New Year Traditions and Post Revelries Retreat @ Suiran

In a world where change is inevitable, I often look to Japan for revered heritage and rarefied comforts that more or less stay constant. A visit to Kyoto over the O'Shogetsu invariably brings to the fore the best of Japanese culture and customs as the country celebrates the most significant festival of the year with cherished traditions passed down for centuries.

After 3 new years in Kyoto over the last 5 years, one naturally forms traditions of one's own over this special holiday - New Year's Eve dinner in Gion and Hatsumoude at the strike of midnight with more temple visitations on 1 Jan are just some of my new year routines. Whenever I am in Kyoto I try to walk along the Kamo river to get to places, which I find gives me great clarity and peace especially at the advent of the new year where wishes and resolutions stack up like snow on the summit of Fuji.

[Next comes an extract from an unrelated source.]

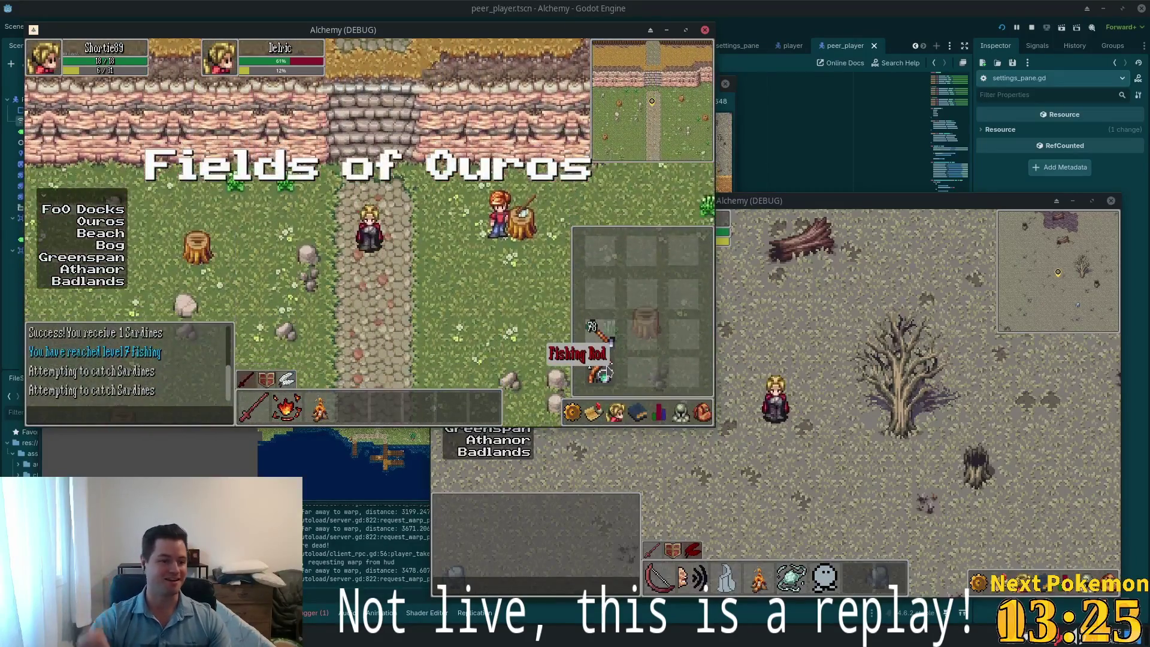
key("Down")
key("i")
key("Left")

This year, I took a similar route across the temples of Kyoto, traipsing from Chishakuin to Kiyomizudera before ending up at Yasaka Shrine where throngs were out and about offering new year prayers at these holy sites and making merry at the food fairs nearby. By the end of 2 Jan, you could say that new year fatigue had more or less set in for me.

A delightful diversion popped up this year by way of an invitation to review at the fabulous Suiran, a luxury gem set by the banks of the Katsura River at Arashiyama. A stone's throw from the famous bamboo groves and spectacular garden of the UNESCO listed Tenryu-Ji, Suiran is quintessentially an abode of peace and tranquility with delightfully zen inspired rooms and wonderful outdoor onsen.

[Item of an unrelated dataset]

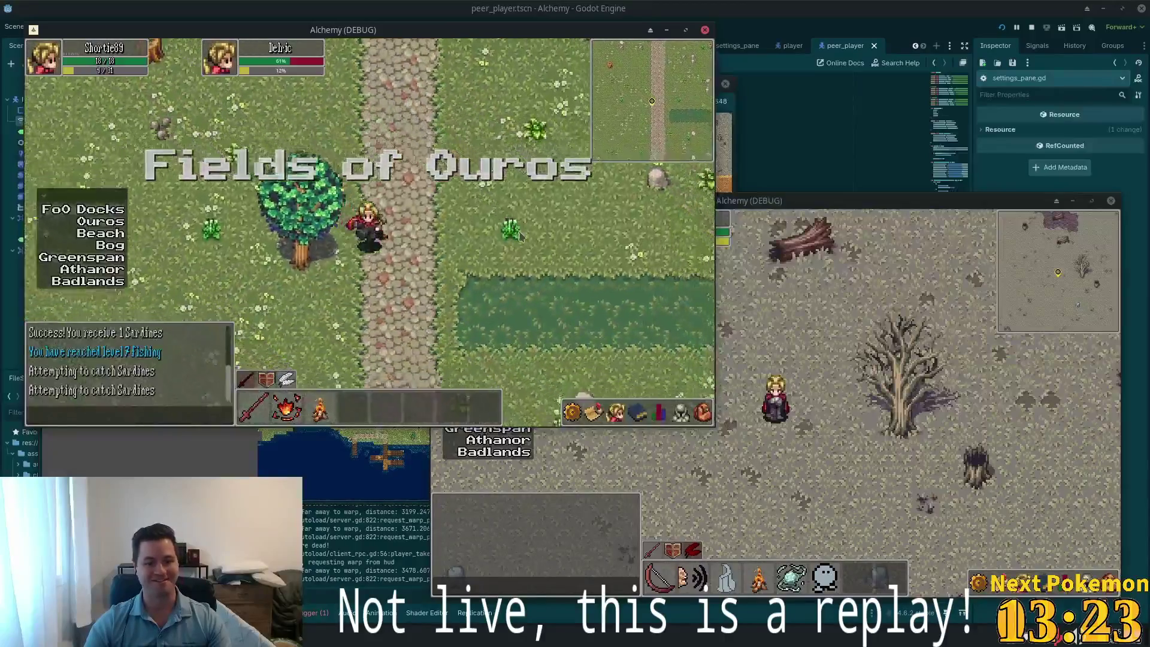
key("Down")
key("Left")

After the excitement and exertions of a Kyoto New Year, nothing quite beats checking into this traditional retreat that reflects Japanese hospitality at its evolving zenith.

The throng at Kiyomizudera on 2 Jan 2017. The crowd is not expected to abate until 10 Jan 17.

The shopping streets of Kiyomizudera, packed to the brim over the new year period.

Kitsune Udon and Amazake usually make up the first meal of the year for me.

Year of the Rooster and chickens of all shapes, sizes and forms pop up all over Japan.

The Suiran, a Luxury Collections Hotel.

The handsome old pines and moss covered stone lanterns of Suiran's garden add to the hotel's elegant milieu.

In-room onsen, a restorative treat few hotels can match in Kyoto.